E quem falou que quantidade não é qualidade ainda não conheceu André Ilha. Aliando essas duas características ao seu currículo de escalador e ambientalista, Ilha conquistou aproximadamente 400 vias no Brasil, nos seus 30 anos como montanhista. Revolucionou a escalada móvel no país e foi o seu maior incentivador, chegando a conquistar 85 das 200 vias do 2º maior centro de escalada móvel do país, localizado no Morro da Pedreira (MG).

Falando em motivação, um exemplo de persistência é Eduardo Barão, montanhista que sofreu um acidente em 1999 durante uma escalada no Garrafão (Parque Nacional Serra dos Órgãos – RJ), caindo de uma altura de 110 metros. Sobreviveu e voltou para a escalada e para as competições, firme e forte após a sua recuperação, com o mesmo senso de humor e tranqüilidade de sempre.

Sérgio Tartari, Sérgio Poyares e Alexandre Portela estão entre os nomes dos grandes responsáveis pela evolução da escalada técnica no país, elevando o nível dos atletas que vieram depois. Difundiram o conceito do MEPA (Máxima Eliminação dos Pontos de Apoio). Conquistaram os primeiros Big Walls brasileiros – escaladas de mais de um dia de duração – e continuam, mesmo depois de 24 anos de rocha, sempre com uma nova via para desafiar os novos e velhos escaladores. Tartari e Portela foram ainda, os precursores da escalada solo no Brasil – escalada sem equipamento de segurança, apenas com a sapatilha e o saco de magnésio. Tudo isso, é claro, sem mencionar as suas empreitadas no exterior.

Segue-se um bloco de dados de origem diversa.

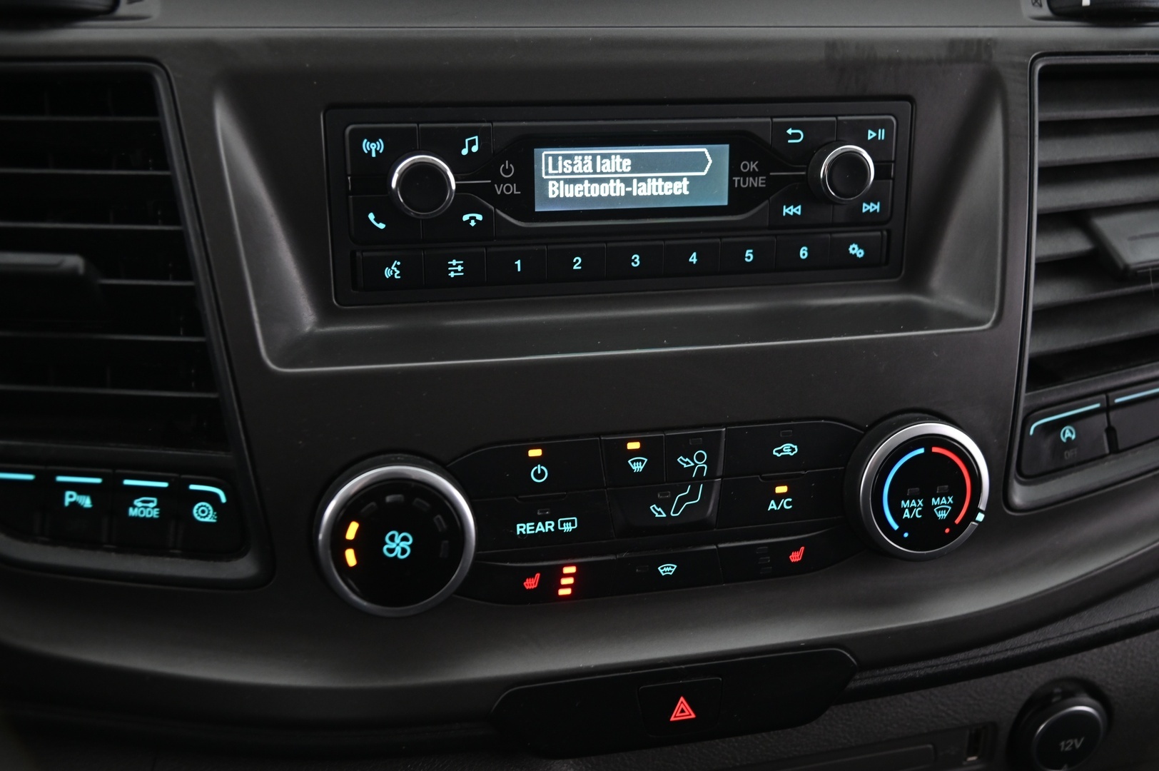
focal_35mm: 38
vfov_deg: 35.0
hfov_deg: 50.7
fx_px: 1222
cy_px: 386
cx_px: 580
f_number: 4
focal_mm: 38
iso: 2000
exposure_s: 1/13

Bem, eu poderia escrever vários artigos sobre grandes aventuras de pessoas tão especiais para nós. Afinal, eles fazem parte da nossa motivação como exemplos do que somos capazes quando estamos obstinados a algo. Eles nos abrem caminhos (seja pelas trilhas, pelas imagens que trazem ou pelas histórias) para lugares que queremos chegar com nossos próprios esforços. Entretanto, justamente por não estarem sob a luz dos holofotes, nem sempre é possível encontrá-los com facilidade. Mas todo praticante de algum esporte de aventura certamente está se lembrando, nesse momento, daquela lenda viva que nunca foi manchete de jornal, mas que já deu aquela dica para alguma empreitada sua.

Esta semana eu tive a feliz oportunidade de conversar sobre este tema com Sérgio Poyares que, modestamente, me disse: “Não foi nada de mais. Fomos apenas um grupo de pessoas que estava no lugar certo, na hora certa e com muita disposição”. Eu contestei afirmando que existem muitas pessoas que se encontram nos lugares certos e na hora certa, mas que não fazem nada com isso. Ele completou, com um sorriso no rosto: “Mas eles não têm MUITA disposição…”. Pois é gente, está dado o recado. Vamos ficar atentos às façanhas daqueles que não estão na mídia, mas que têm disposição de sobra para fazer a diferença.

E você? Conhece algum ilustre desconhecido com uma boa aventura para nos contar?